- _Aufgabe_
Gib den Abschnitt aus dem Rezept für das DDR-Jägerschnitzel von „Spinelli gehören unbedingt“ bis einschließlich „das Rezept bewertest.“ wortgetreu wieder.

- _Zu untersuchender Text_
----------------

Omas DDR Jägerschnitzel mit Tomatensoße und Spirelli

Heute stand Jägerschnitzel auf dem Speiseplan. Herr Fürst hatte auf ein Schweineschnitzel mit Pilzen gehofft, er schaute etwas verdutzt als das Essen auf den Tisch kam. Eine runde panierte Scheibe begleitet von Tomatensoße und Spinelli – DDR Jägerschnitzel eben. Quasi eine Scheibe Wurst, die sich für ein Schnitzel hält.



Im Original gab es eine Tomatensoße dazu, die aus angeschwitzten Zwiebelwürfeln mit Ketchup aufgefüllt bestand. Mit Salz, Pfeffer, Zucker abgeschmeckt war sie in der DDR als Feuerwehrsoße bekannt. Mein Enkel Theo liebt sich genau so, wie ich sie als Kind geliebt habe. Das Gericht war ein fester Bestandteil unserer Schulküche.

Die Jagdwurst für das DDR-Jägerschnitzel sollte nicht dünner als  1 cm dick geschnitten werden. Leider bekomme ich die Jagdwurst hier sehr schwer. Der Durchmesser der Wurst sollte nicht zu klein sein.


Die Wurst wird dann wie ein Schnitzel mit Ei und Semmelbröseln paniert und in Margarine ausgebraten.

Spinelli gehören unbedingt dazu, sie nehmen die Soße am besten auf.

Solltest du es noch nicht kennen, musst du es unbedingt einmal nachkochen und eines der berühmtesten Rezepte aus meiner Kindheit in der DDR probieren.

Ich freue mich auch sehr, wenn du mir einen netten Kommentar zum DDR Jägerschnitzel schreibst oder das Rezept bewertest.

Alles da?

  • 4 Scheiben Jagdwurst, 1 cm dick geschnitten
  • 2 Eier
  • Mehl
  • Semmelbrösel
  • Salz und Pfeffer
  • Öl zum Anbraten
  • Margarine
  • Spirelli
  • 1 Zwiebel
  • 500 ml Ketchup
  • Margarine zum Anbraten
  • Salz, Pfeffer, Zucker


    Los geht’s

    Zwiebel würfeln und in Margarine anbraten. Ketchup zugeben, mit Salz, Pfeffer, Zucker würzen.

    Wurst in 1 cm dicke Scheiben schneiden. Erst in verrührtem Ei dann in Semmelbrösel wenden. In Margarine ausbraten. Spinelli kochen.

----------------

(Gesammelte Daten)

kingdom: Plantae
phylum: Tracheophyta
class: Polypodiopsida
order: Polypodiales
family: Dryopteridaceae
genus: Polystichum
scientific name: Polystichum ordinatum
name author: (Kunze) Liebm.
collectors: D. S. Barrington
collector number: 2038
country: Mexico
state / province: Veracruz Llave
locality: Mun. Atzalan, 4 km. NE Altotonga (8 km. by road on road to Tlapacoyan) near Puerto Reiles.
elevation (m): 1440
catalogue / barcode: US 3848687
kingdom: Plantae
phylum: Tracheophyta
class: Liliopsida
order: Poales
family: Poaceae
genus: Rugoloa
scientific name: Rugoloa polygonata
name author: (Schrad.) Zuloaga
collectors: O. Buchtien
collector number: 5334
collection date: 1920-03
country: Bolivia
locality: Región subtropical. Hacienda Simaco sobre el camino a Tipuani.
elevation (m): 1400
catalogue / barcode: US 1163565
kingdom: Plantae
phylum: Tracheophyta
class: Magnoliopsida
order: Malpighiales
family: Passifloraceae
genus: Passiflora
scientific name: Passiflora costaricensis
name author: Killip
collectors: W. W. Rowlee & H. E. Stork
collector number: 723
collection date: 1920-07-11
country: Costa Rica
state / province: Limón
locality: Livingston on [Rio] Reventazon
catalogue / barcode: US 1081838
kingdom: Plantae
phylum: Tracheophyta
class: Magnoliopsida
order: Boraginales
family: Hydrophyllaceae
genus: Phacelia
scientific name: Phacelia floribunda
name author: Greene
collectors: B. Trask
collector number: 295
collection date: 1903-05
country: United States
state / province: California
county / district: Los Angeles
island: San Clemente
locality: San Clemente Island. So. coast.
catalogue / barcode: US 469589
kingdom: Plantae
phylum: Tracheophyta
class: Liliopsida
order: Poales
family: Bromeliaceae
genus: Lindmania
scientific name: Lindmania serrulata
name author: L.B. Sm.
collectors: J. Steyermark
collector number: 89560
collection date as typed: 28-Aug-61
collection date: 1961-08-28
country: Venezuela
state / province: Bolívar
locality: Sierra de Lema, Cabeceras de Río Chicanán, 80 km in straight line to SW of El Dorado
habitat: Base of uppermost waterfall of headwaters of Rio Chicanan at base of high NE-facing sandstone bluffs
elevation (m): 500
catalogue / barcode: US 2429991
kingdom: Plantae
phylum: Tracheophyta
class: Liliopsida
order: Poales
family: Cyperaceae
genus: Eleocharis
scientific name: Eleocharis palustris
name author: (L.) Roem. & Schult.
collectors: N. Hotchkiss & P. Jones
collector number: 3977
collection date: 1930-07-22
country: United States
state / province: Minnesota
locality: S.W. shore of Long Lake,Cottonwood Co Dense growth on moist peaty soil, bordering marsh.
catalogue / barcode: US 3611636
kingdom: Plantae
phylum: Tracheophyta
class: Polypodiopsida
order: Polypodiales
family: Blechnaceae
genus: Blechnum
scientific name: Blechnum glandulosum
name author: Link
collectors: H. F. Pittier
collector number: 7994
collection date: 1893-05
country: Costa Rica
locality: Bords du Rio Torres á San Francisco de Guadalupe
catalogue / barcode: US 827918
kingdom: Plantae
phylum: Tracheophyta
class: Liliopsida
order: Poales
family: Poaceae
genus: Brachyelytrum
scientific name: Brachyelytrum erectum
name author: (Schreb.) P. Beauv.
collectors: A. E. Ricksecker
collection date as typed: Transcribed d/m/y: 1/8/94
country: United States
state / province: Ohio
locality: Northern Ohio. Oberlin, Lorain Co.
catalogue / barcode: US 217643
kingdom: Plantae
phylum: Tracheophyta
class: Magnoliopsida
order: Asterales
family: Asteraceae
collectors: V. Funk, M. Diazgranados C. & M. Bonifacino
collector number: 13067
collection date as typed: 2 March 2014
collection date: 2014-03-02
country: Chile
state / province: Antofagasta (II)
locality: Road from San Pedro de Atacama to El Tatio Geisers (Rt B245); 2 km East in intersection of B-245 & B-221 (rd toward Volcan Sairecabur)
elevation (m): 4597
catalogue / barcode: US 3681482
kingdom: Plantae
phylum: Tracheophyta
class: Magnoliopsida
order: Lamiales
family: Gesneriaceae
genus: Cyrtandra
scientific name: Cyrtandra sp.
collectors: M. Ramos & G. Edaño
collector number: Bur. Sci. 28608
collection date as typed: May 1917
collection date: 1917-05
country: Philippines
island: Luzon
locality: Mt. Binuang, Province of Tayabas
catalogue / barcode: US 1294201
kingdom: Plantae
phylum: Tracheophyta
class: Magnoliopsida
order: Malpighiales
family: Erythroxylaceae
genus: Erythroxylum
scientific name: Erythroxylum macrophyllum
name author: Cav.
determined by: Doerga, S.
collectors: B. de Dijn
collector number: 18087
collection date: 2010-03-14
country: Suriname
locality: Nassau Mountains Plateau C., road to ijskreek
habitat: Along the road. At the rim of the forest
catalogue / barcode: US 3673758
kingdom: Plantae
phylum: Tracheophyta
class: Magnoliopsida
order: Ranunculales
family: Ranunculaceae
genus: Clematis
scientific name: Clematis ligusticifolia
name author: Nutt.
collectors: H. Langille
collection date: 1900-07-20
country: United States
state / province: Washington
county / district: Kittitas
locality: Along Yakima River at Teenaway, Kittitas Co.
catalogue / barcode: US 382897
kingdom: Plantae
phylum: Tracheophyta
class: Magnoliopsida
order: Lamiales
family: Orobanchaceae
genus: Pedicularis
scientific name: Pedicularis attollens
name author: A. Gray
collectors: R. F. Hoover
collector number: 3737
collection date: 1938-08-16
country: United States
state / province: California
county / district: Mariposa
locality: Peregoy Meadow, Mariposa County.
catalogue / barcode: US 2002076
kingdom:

----------------

- _Lösung_
Spinelli gehören unbedingt dazu, sie nehmen die Soße am besten auf.

Solltest du es noch nicht kennen, musst du es unbedingt einmal nachkochen und eines der berühmtesten Rezepte aus meiner Kindheit in der DDR probieren.

Ich freue mich auch sehr, wenn du mir einen netten Kommentar zum DDR Jägerschnitzel schreibst oder das Rezept bewertest.